Both vascular dementia and Alzheimer-type dementia increased later in midlife hypertensive individuals. Dr Fernando Testai of the University of Illinois Chicago looked at contributing factors.

Hypertension at midlife is associated with white matter damage. This is a pathologic process usually expected later in life. With hypertension, the seeds are planted much earlier. Plaque deposition, lacunar infarcts, and small bleeds are a consequence of hypertension. Hypertension can cause progressive atrophy of the neocortex, hippocampus, and amygdala without clinical evidence for a stroke. Hypertension also has more subtle effects demonstrated by basic science techniques. Elevated blood pressure injures the neurovascular units, thereby altering the blood-brain barrier. As a result, blood flow changes, amyloid deposition can increase, and later lead to dementia. In general, all of these factors contribute to more than one variety of dementia in hypertensive individuals.

If these data are not disturbing enough, diabetes makes the hypertensive injuries even worse.
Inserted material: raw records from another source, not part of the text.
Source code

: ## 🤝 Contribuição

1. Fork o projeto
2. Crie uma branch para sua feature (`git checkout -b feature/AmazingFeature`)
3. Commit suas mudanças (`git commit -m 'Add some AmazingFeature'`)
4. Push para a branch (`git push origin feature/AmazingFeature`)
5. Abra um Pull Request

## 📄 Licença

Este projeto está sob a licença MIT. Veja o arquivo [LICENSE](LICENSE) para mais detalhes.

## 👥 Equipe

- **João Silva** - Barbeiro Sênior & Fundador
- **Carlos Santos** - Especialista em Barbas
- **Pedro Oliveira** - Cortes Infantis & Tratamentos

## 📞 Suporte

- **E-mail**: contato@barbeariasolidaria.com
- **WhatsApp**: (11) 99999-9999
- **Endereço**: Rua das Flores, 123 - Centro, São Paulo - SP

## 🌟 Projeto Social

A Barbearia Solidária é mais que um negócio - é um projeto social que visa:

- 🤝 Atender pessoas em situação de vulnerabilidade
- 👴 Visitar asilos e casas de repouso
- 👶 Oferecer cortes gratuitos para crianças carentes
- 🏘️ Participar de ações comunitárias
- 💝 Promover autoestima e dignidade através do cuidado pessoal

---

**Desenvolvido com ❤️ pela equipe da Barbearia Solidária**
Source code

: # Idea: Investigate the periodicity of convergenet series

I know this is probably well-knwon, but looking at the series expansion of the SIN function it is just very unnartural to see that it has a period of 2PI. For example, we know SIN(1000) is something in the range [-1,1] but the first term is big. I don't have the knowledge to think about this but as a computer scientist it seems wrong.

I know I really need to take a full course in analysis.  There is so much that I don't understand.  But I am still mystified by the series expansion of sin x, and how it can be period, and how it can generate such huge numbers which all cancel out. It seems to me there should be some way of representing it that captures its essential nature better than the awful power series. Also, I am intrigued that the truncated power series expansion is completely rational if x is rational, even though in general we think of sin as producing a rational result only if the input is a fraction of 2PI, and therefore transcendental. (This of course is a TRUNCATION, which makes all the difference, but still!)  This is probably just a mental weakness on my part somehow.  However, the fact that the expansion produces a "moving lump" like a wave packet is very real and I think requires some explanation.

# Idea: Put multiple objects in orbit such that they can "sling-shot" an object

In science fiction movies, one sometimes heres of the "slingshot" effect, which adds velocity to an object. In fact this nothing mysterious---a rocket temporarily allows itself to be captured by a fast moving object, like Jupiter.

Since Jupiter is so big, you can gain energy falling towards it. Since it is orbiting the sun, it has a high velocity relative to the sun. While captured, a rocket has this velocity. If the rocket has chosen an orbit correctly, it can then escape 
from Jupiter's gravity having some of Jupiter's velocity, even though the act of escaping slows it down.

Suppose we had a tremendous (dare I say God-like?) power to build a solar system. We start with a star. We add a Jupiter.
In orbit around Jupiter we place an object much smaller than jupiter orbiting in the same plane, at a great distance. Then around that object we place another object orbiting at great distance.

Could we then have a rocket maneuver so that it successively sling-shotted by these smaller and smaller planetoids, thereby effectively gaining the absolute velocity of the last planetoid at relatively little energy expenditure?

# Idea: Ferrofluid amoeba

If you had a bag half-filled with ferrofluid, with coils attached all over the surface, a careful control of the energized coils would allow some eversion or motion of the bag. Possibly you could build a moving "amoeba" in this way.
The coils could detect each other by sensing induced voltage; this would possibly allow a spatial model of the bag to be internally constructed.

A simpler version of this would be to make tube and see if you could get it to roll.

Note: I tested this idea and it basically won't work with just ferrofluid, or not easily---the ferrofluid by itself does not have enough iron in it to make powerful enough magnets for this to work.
Serum insulin, higher in people with type 2 diabetes mellitus (DM2) with insulin resistance, degrades choline acetyltransferase. DM2 adds oxidative stress, mitochondrial dysfunction, and amyloid and P-tau deposition to the pathologic injuries. Also, advanced glycation end products have receptors in the brain. They are a consequence of elevated sugars and reach a chemical point where they cannot be metabolized. Their presence is pro-inflammatory and can increase neurofibrillary tangles. Again, hypertension plus DM2 makes both kinds of dementia-vascular and Alzheimer type-more likely (that is where the tangles, amyloid, and tau proteins enter the picture).

For years, medicine has focused on blood pressure as the culprit in cerebrovascular disease manifesting as strokes. We may have focused on the combination of blood pressure and strokes as an “older person’s” problem. What does this “hot off the press” data from ASH have to add?

The damage is occurring in typical middle-aged persons with hypertension who come to primary care offices every day.

Even minimal systolic hypertension in this group is setting the stage not only for vascular dementia later, but also for the rising tide of folks with Alzheimer-type dementia. If these individuals have concomitant DM2, the damage is accelerated.

If we did not have enough incentive before this to treat blood pressure effectively and earlier as well, this data should redirect our efforts even more intensely. The damage done to the brain today will haunt later years as dementia.